Still, he wondered where it might lead.
Mouse climbed through it on knees and elbows. It was a suffocating journey, all scrapes and head bumps, with a pair of abrupt turns. The candle sputtered, and then winked out. Mouse was suddenly and terrifyingly in total darkness. If he had the nerve to turn and face the mockery of his comrades he might have retreated. At that moment he was convinced that the passage went nowhere, and that he would die here, in the darkness, in the earth, without drawing a single free breath in his entire misbegotten life.
Then he felt the faint tickle of fresh air riffling his hair, and realized that the passage had to end somewhere close. He continued to crawl forward.
The passage tilted down a bit, and he found himself scrambling and sliding the last few feet, and then his face struck a bush.
Yelping, he clawed his way through the obstruction to tumble down into cracked, dried mud.
Mouse wiped his face clean and looked up at the moon. He was out! High earthen walls were on all sides, twisting off into the darkness. This had to be the wadi behind the mosque. He had apparently found a secret escape passage dug by the original builders, who feared that the shrine might be too close to enemy territory.
The boy looked up at the moon almost as if he had never beheld its pale face. "Damn," he said.

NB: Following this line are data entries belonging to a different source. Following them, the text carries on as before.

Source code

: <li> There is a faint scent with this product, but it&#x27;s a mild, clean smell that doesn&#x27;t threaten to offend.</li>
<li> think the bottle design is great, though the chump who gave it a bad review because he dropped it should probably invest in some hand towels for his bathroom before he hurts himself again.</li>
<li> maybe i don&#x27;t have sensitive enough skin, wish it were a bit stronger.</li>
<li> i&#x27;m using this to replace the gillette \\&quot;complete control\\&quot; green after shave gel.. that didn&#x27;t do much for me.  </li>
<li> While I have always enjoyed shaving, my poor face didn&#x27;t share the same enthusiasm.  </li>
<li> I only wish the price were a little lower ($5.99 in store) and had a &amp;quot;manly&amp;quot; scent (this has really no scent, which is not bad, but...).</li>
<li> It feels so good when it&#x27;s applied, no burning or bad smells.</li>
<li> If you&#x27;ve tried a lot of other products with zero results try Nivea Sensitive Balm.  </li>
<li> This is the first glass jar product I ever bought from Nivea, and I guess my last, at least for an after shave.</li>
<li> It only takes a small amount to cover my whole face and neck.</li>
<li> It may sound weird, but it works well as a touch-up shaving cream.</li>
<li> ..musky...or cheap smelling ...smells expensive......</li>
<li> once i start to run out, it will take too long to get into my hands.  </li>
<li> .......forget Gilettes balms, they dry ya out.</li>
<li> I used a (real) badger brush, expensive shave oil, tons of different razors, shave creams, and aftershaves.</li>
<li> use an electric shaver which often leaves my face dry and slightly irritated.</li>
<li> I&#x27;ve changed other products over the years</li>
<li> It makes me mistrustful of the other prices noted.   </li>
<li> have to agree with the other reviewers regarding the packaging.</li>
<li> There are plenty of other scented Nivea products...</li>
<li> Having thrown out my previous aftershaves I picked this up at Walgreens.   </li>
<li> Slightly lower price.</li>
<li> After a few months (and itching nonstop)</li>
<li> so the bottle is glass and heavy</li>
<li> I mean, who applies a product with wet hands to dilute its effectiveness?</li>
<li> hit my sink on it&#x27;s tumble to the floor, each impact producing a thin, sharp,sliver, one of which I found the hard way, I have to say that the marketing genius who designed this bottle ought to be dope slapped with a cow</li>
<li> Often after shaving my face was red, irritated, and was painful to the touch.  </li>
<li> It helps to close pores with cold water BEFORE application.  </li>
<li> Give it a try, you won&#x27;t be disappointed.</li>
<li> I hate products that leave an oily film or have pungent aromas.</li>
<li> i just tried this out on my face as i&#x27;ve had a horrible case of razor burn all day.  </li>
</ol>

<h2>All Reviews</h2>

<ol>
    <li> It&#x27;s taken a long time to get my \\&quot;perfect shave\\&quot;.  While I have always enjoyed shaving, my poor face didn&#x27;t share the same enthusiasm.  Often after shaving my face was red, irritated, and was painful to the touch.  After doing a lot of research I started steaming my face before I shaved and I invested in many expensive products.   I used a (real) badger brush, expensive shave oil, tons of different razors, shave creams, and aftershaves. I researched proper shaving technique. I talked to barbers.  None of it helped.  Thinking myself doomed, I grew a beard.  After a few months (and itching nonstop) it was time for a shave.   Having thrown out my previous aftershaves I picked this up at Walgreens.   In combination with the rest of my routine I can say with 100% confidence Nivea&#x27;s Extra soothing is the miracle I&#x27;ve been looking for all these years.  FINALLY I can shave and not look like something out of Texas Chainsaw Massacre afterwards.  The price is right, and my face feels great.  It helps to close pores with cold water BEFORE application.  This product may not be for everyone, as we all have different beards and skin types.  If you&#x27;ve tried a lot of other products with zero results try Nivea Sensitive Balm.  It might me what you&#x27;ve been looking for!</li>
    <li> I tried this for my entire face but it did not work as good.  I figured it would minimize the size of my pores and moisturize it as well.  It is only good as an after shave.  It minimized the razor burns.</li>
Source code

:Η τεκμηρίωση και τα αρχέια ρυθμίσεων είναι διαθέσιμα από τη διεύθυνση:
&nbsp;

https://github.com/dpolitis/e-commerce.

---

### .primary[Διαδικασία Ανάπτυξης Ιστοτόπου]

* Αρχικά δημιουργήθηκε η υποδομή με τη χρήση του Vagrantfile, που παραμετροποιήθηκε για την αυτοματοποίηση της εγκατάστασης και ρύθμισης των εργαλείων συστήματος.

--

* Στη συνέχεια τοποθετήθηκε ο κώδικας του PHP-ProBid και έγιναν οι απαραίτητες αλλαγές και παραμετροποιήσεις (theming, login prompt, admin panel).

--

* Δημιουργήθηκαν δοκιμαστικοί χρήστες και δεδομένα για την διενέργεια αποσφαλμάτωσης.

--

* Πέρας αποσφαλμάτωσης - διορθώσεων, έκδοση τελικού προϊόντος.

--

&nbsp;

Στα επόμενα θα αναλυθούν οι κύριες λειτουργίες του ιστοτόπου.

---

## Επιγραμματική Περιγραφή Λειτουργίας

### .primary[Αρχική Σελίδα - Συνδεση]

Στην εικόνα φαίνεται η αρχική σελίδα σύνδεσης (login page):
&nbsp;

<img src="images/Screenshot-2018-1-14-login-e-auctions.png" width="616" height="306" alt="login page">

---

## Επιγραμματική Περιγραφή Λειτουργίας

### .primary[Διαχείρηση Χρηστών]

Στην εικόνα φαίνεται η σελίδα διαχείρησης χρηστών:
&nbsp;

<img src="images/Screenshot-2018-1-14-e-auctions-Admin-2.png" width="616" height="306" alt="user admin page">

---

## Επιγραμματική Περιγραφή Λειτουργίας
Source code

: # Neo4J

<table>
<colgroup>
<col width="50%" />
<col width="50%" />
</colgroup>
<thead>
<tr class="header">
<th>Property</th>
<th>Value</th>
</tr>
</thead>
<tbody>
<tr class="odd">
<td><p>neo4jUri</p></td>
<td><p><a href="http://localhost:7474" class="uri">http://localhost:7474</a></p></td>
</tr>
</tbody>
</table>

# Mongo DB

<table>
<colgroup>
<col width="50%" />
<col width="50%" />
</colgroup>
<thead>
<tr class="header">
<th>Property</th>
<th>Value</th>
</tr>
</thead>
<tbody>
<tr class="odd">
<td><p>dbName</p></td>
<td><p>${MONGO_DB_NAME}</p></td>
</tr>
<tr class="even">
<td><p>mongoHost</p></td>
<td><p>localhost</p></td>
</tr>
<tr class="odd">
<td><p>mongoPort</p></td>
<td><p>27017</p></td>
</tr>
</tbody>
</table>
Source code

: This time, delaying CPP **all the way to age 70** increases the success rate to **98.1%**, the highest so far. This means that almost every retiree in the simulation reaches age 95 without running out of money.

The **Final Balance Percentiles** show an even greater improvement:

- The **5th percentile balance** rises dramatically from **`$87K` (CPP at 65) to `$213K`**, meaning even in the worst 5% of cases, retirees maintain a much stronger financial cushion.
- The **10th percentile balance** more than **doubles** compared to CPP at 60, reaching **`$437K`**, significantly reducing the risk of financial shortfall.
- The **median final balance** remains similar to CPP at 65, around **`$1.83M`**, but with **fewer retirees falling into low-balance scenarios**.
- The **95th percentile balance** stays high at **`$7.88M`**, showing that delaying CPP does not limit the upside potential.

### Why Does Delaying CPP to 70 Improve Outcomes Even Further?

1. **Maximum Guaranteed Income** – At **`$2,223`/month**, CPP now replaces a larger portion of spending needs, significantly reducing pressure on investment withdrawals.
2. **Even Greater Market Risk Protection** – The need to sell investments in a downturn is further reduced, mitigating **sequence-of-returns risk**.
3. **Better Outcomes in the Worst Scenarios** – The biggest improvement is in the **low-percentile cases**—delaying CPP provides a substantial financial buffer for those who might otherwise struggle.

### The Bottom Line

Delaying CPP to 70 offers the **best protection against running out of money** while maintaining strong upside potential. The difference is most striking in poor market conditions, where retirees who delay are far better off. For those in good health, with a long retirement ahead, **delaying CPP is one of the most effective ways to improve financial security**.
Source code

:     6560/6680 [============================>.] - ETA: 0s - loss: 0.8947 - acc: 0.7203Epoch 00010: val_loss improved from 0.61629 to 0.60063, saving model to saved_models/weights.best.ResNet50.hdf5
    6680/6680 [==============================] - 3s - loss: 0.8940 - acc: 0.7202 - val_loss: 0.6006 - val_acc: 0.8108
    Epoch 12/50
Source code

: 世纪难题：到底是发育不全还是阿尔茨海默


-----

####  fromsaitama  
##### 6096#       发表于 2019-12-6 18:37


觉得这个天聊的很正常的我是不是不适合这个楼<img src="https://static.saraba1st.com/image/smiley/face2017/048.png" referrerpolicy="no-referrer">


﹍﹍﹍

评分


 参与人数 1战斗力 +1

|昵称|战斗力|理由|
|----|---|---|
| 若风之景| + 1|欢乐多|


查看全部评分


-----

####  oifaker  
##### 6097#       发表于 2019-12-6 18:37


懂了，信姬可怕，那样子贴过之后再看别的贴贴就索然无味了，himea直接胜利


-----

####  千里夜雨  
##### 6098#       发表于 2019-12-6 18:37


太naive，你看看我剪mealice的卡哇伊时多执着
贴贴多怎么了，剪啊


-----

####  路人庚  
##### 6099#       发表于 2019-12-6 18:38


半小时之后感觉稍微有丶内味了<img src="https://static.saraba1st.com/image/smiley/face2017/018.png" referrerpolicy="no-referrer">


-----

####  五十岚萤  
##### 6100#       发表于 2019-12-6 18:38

The mosque's most sacred and private sanctum was reserved, not for pilgrims, or even for the caretakers, but for holy men making pilgrimage from as far as Abyssinia, come to see what Bilal had wrought. This place, within the great golden dome atop the flat brown tile roof, seemed to Kai like the gateway to Paradise.
The dome arched high above him, buttressed within by cross-beams cunningly designed so that the timbers formed a recognizable Naqsh Kabir. He felt Babatunde's presence, and it was a profound comfort. The hand of the Sufi brotherhood was in play here.
From within, the dome seemed almost to glow, as if the ceramic tile not only conducted starlight, but had a lumi
nescence of its own. Thin matting covered the wooden floor, and just in kneeling there, he felt as if he were part of a lineage of suppliants who had prostrated themselves before the Almighty in this special place.
This insane place.
Mosque Al'Amu. An empty plane. A line on a map between warring empires. How strange that here he felt closer to Allah than at any other place he had known. Here, in the midst of war and death, betrayal and loss, honor and disgrace. Here, where it would be reasonable that a man might cast his eyes upward and see nothing, the glories of Paradise forever withheld . . .
In this place, he felt the hand of God. Knew himself to be in the sight and presence of God. And he trembled.
"Allah, hear my prayer. Here, near the bones of my spiritual ancestors, I feel the nearness of death. And I am so afraid." He knotted his fingers together, trying to stop himself from shaking. "I do not ask for my life. I do not ask that You forgive my actions. Only You know if the things I have done are worthy of forgiveness, and I do not presume to know Your mind. I know that this is where You intend me to die. I ask only that my cowardice not disgrace me. That I may lead my men to some kind of victory, or at least to clean and honorable death."
He paused. "Allah. Let my promise be kept. The men have been true. My friend Aidan has been true. I don't know what is just, or unjust, what Your divine plan is for men in bondage to other men. I only know I gave my word, and if You have to choose between my promise and my life, let my promise be kept, and my life lost."
Another pause, searching for the right words.
"Thy will, not mine, be done."
When Mouse returned through the cellar door, he was covered in rock dust, cut and bruised, and so excited he could barely keep control of his bladder.
The cellar was deserted, and he had to creep up the stairs and out to the main courtyard before he found a clutch of mamluks crouched in a circle, passing a hemp-filled pipe from hand to hand. "It's true!" he told them. "We could escape out the back. We know the Aztecs are watching in the front. That's why he said we could go. He knew no one would. But we can escape!"